▶ [Prompt]:
Count the lines in the records that contain the word "Towel", and give only that number.

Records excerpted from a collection

━━━━━━━━━━

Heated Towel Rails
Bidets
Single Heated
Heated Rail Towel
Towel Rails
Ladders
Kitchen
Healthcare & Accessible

━━━━━━━━━━

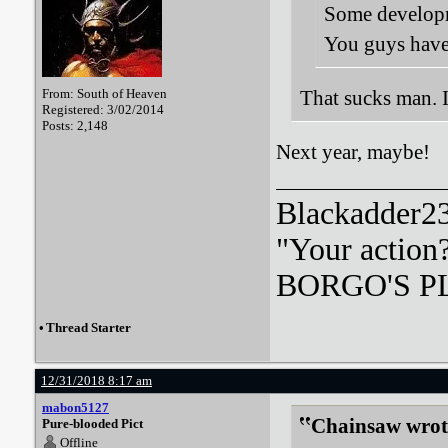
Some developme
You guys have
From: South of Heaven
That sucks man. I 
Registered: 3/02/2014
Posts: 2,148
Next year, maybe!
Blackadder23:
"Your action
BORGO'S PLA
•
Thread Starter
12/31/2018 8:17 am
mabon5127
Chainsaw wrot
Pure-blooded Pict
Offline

━━━━━━━━━━

▶ [Answer for this exercise]:
3